The author describes characteristics of social science publications which suggest that in the future there will be an improved research climate for Chinese scholars and improved opportunities for collaborative work between Chinese and foreign researchers. The publications used as the data base for this presentation are quarterly or bimonthly journals published by China's leading universities. The journals contained articles contributed by faculty and graduate students in the fields of philosophy, social sciences, and the humanities. First, all the articles were primarily philosophical in character and political in content. The journals indicated a high level of agreement with current Party orthodoxy and they appeared to have no desire to deviate from accepted norms. It was significant that trends remained constant throughout the period under review and that there was no sign of retrenchment on the importance of investigative work by Chinese scholars. The second basic characteristic was that even in the investigative reports the data base is very thin. In general, the research reports read like lengthier versions of newspaper coverage. Half of the investigative reports were written by students.
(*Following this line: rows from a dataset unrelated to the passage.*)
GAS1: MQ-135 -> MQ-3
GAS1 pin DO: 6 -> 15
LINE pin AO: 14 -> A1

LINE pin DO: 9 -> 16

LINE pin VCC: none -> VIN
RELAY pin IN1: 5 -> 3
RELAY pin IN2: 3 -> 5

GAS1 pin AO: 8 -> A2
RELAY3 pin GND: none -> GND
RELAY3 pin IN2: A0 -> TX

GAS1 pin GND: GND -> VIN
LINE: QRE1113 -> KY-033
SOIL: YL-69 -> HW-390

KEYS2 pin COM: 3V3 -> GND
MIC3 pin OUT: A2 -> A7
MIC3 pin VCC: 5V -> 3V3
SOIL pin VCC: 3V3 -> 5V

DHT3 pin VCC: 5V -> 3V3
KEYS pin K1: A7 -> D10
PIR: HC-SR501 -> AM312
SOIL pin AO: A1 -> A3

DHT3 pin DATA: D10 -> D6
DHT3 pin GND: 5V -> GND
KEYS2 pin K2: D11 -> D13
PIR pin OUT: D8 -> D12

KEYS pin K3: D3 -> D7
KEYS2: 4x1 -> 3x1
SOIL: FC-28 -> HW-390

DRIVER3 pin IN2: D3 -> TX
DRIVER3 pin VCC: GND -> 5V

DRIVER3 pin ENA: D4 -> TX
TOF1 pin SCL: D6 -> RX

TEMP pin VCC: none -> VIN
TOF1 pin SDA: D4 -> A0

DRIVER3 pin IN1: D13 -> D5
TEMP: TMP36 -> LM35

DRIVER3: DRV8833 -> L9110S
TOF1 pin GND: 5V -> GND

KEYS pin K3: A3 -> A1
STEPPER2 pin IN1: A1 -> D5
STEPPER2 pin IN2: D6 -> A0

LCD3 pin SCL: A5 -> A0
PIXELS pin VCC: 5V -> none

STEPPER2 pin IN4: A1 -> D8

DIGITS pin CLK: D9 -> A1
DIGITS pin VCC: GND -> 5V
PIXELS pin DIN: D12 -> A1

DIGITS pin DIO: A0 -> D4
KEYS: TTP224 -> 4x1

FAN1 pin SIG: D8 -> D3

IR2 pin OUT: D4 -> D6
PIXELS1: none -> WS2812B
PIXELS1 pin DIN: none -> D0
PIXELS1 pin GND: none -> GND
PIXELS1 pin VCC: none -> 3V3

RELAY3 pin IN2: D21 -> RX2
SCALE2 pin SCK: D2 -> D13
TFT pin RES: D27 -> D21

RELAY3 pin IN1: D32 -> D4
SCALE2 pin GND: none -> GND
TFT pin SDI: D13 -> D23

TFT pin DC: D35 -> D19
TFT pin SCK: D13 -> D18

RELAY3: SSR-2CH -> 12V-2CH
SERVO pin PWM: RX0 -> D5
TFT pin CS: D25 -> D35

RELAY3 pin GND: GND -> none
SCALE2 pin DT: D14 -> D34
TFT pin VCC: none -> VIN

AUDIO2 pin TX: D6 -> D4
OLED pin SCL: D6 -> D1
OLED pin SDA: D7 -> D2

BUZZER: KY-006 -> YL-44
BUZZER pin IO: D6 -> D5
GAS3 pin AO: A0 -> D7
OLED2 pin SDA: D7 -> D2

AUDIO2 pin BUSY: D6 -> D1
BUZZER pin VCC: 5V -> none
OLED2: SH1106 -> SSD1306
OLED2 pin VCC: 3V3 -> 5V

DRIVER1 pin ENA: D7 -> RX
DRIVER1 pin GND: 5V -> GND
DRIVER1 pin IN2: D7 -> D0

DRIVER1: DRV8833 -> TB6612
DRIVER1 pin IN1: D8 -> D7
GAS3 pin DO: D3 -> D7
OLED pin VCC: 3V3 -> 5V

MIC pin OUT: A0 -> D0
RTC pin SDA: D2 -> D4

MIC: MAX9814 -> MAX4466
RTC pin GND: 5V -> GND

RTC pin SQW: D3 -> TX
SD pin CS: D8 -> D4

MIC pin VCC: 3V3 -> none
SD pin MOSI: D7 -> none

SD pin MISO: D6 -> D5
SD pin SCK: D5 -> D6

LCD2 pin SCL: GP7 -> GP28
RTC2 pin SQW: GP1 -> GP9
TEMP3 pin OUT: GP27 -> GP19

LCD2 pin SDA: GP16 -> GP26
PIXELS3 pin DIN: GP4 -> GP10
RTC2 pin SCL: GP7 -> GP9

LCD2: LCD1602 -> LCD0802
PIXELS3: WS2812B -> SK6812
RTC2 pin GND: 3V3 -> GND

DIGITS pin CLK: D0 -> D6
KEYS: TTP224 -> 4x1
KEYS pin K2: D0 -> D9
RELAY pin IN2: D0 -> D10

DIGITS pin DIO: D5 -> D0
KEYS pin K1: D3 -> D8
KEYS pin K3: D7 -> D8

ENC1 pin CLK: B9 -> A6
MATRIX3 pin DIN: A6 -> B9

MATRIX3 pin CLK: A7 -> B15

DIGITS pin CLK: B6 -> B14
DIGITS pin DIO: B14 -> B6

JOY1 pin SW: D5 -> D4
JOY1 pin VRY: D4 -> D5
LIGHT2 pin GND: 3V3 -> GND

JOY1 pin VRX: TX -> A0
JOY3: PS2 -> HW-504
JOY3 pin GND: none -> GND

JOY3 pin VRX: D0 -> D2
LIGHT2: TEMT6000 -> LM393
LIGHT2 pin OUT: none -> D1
This opportunity for students to implement field work and present their analysis in a national forum was a noteworthy development and one of the key indicators of continued opportunity for social scientists in China. The third and final characteristic of these articles which supported the author's guarded optimism was their strong advocacy for future use of quantitative methods, and in particular their eagerness to increase the use of statistical analysis. (Author/RM)
Publication Type: Opinion Papers; Speeches/Meeting Papers
Education Level: N/A
Authoring Institution: N/A
Note: Paper presented at the Annual Meeting of the American Sociological Association (Toronto, Ontario, Canada, August 24, 1981).